First, processing of row e_n will always copy A_0,i to it since it has the dot at i in the original matrix:  A_0,i ⊆ A_1,en.

Note also that in both cases the dot e_n will be copied to the rows in the series, because the first one in that series will reference row e_n but that will not copy A_0,i. The crucial part of the argument here is the propagation not of i but of e_n.

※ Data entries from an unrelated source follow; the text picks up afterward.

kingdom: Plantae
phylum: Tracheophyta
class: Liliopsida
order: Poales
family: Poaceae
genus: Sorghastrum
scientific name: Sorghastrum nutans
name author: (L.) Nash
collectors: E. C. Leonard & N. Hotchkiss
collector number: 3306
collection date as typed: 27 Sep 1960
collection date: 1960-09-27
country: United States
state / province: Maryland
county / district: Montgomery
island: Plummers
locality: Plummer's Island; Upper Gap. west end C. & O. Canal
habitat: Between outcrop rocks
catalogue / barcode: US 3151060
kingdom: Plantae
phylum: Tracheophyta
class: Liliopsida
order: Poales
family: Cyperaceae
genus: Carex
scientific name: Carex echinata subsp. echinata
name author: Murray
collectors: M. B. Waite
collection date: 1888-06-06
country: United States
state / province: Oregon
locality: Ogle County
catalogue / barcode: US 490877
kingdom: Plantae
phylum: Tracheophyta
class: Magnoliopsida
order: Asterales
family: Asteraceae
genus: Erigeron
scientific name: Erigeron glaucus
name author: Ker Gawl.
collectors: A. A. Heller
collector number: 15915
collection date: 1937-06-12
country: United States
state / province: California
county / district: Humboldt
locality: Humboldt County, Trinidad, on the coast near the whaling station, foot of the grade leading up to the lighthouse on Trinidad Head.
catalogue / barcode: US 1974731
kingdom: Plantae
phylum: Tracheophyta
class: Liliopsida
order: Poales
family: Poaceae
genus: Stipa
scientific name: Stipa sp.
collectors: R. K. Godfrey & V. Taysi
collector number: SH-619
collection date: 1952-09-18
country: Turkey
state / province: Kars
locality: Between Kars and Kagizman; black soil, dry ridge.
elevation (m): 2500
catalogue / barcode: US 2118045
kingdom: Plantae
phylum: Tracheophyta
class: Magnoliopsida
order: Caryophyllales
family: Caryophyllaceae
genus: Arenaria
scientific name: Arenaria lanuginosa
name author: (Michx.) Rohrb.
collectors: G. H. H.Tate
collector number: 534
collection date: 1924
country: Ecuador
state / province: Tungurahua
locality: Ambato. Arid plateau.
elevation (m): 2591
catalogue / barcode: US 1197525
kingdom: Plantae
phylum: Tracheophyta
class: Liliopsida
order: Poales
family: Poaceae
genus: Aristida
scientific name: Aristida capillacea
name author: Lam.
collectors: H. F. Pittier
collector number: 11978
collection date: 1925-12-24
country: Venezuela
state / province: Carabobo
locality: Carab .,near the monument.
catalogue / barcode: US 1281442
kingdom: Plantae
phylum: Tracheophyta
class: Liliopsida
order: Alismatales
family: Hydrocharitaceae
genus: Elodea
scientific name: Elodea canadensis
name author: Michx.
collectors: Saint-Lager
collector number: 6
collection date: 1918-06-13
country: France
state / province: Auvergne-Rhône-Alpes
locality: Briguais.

To help understanding, the table below shows schematically the rows concerned for case a).  In the column labelled (0) are the interesting dots from the original state, and in column (1) is the state at the end of the first iteration.  Each row, including  row e, has a reference to e_n after the first iteration.

The dot for i is copied along too, and it also gets to e.  Finally e_n gets A_0,i, but too late for the first iteration.

As e_n>e, row e will get the e_n dot in a column further along than that of e.

When row y is processed in the second iteration it will get the contents of row e when processing reaches that column, and therefore the e_n will be placed further along in row y so that it will still be processed and bring A_0,i.

More formally:  A_0,i ⊆ A_1,en and e_n ∈ A_1,en-1 and because rows are processed in order:
A_1,en-1 ⊆ A_1,en-2 ⊆ … ⊆A_1,e1 ⊆ A_1,e ⊆ A_2,y so e_n ∈ A_2,y and it will be processed because e_n > e.

Lastly, in case b) we do not care about the rows before e_n (consider the table below, analogous to the previous one).  It's when we get to e_n that A_0,i will certainly be included and then all further rows including e will get it:  A_0,i ⊆ A_1,en.  Finally it will be copied in the second iteration:  A_0,i ⊆ A_1,en ⊆ A_2,y so A_0,i ⊆ A_2,y.

QED.

Note that the proof does rely on the processing from left to right and top to bottom.  This must be so as it is characteristic of the algorithm and is why it needs only two iterations.